Task item: Pick out each line in the rows below that contains the string "displayed", with case counting. Copy those lines in full.

Data to examine:
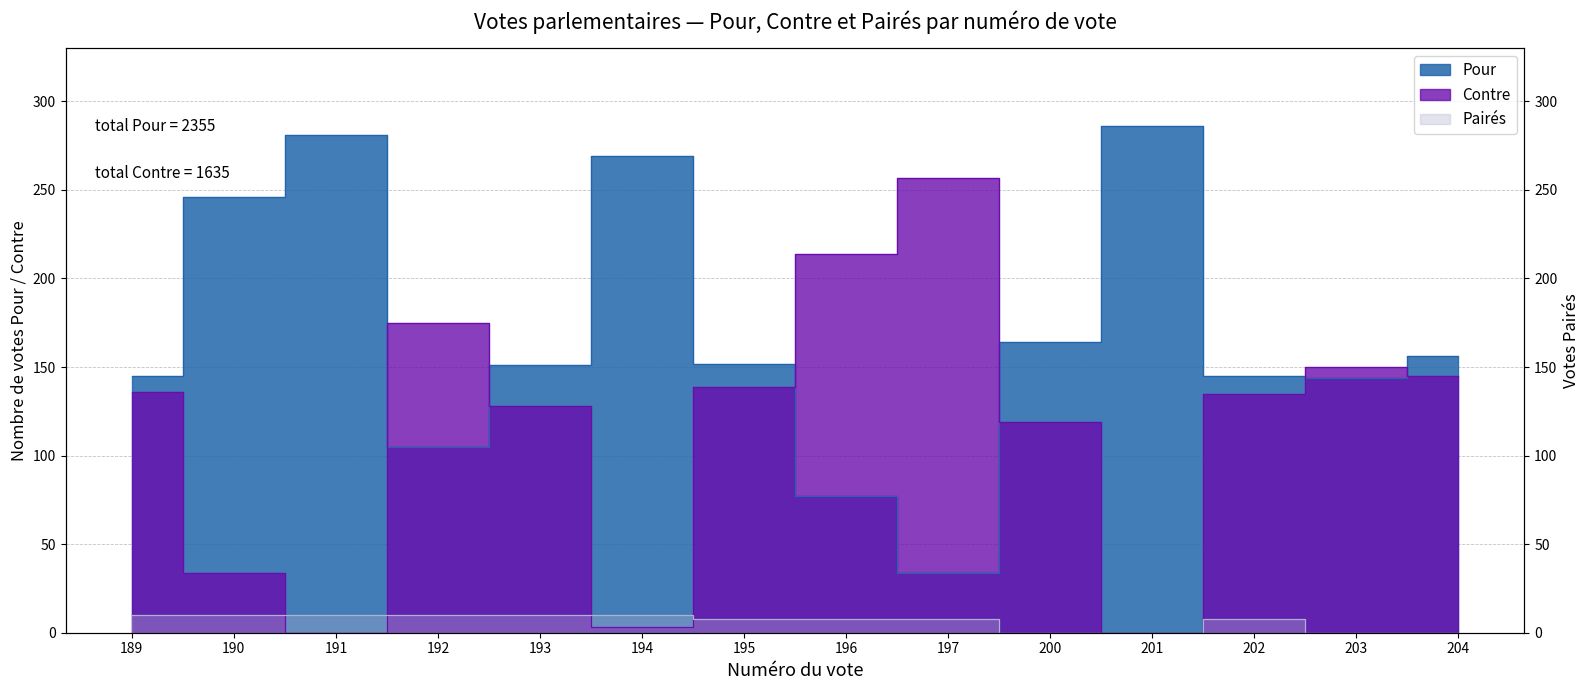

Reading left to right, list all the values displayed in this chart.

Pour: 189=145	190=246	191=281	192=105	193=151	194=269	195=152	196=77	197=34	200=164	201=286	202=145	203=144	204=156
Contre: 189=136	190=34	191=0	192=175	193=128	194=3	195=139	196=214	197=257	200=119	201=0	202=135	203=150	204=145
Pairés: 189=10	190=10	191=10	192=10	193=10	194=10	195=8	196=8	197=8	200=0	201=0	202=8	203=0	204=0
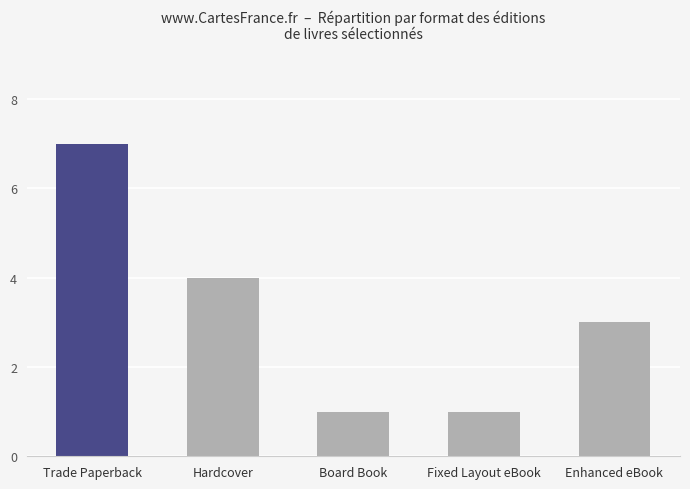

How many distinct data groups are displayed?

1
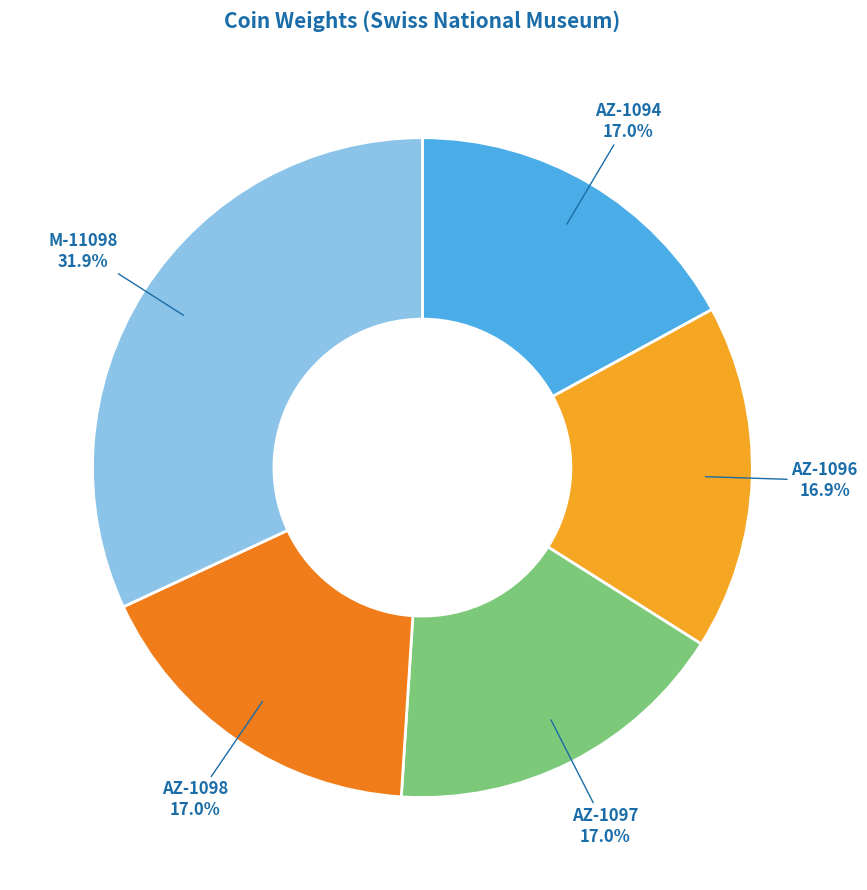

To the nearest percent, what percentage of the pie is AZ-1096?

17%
==
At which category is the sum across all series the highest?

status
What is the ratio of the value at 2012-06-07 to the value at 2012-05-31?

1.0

Response to the exercise:
Reading left to right, list all the values displayed in this chart.
How many distinct data groups are displayed?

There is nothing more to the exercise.